begin SOURCE TEXT

The Evening Standard of February 25 predicts that the
War on Iraq will lose Labour a lot of ethnic votes and
a few constituencies. Communalism? racism? sectariasm?
And what to say of the Livingstone dilemma? It has all
to do with ethnicity, and so does ethnicity prevail in
Mauritius.
Even the Constitution of Mauritius recognises the fact
that each ethnic group must have its fair of
representation in the National Assembly by the
provision of, what is locally known as, the "Best
Loser" system. How can we ever get rid of "ethnic"
politics in Mauritius where each community, in its
heart of heart, is suspicious of the other?
In Mauritius, this year's General Election campaigns
are accelerating in and out of Parliament. The
ambience so far shows how confrotational the run-up
will again be. Communalism-infested? Yes, but the
beast's dying.
Two National Assembly sittings held since early
February resumption indicate a two-direction
Government move headed by Prime Minister Paul
Berenger.
First, it aims at those MSM ministers and other MPs
who have left the MSM Party (partner of the coalition
government). While the Prime Minister and the MSM
leader and Vice-Prime Minister Pravind Jugnauth keep
on repeating that the deserted members are no loss to
the party and MSM-MMM Alliance, they express concern
over their nuisance potential.
The more so that now the quitted Mauritius Government
Adviser at the UN office, Dinesh Ramjuttun, is back
home and into politics.
Quitted Minister Anil Baichoo is now heading a new
party with the other deserted colleagues. Though
Dinesh Ramjuttun isn't joining the new party, it is
said that he claims that the resignation of the
ministers is of his doing to destabilise the MSM and
the Alliance government.
Whatever weight that this assertion may carry, it has
set in motion again the practice of "character
attacks" upon the opponents. Character attacks are the
very essence of Mauritian politics at election time,
and many an MP or would-be MP had gone up or down at
this game.
Secondly, Paul Berenger is abstaining from applying
such treatment to Labour, and so does Pravind
Jugnauth. Summing-up short debates over the Maritime
Zones Bill, the Prime Minister congratulated
ex-Anerood Jugnauth government Labour Minister Arvind
Boolell for supporting the bill. So did he a week
earlier when ex-Navin Ramgoolam Government Labour
Minister Burty David praised the Government over the
Basdeo Bissoondoyal Trust Fund Act.

end SOURCE TEXT

* **DIRECTIVE 1**: Write out the part of the text on Mauritian politics between "First, it aims" and "and into politics.", inclusive.
* **DIRECTIVE 2**:
Answer these questions from the text on Mauritian politics:
(a) Which newspaper predicted on February 25 that the War on Iraq would cost Labour ethnic votes?
(b) Who is heading the new party formed with the other deserted colleagues?
(c) During the debates on which bill did the Prime Minister congratulate Arvind Boolell?

begin SOURCE DATA

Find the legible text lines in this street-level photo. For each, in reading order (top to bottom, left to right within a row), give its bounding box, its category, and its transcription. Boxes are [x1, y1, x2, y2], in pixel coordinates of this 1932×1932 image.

end SOURCE DATA

* **EXPECTED ANSWER 1**:
First, it aims at those MSM ministers and other MPs
who have left the MSM Party (partner of the coalition
government). While the Prime Minister and the MSM
leader and Vice-Prime Minister Pravind Jugnauth keep
on repeating that the deserted members are no loss to
the party and MSM-MMM Alliance, they express concern
over their nuisance potential.
The more so that now the quitted Mauritius Government
Adviser at the UN office, Dinesh Ramjuttun, is back
home and into politics.

* **EXPECTED ANSWER 2**:
(a) The Evening Standard
(b) Anil Baichoo
(c) The Maritime Zones Bill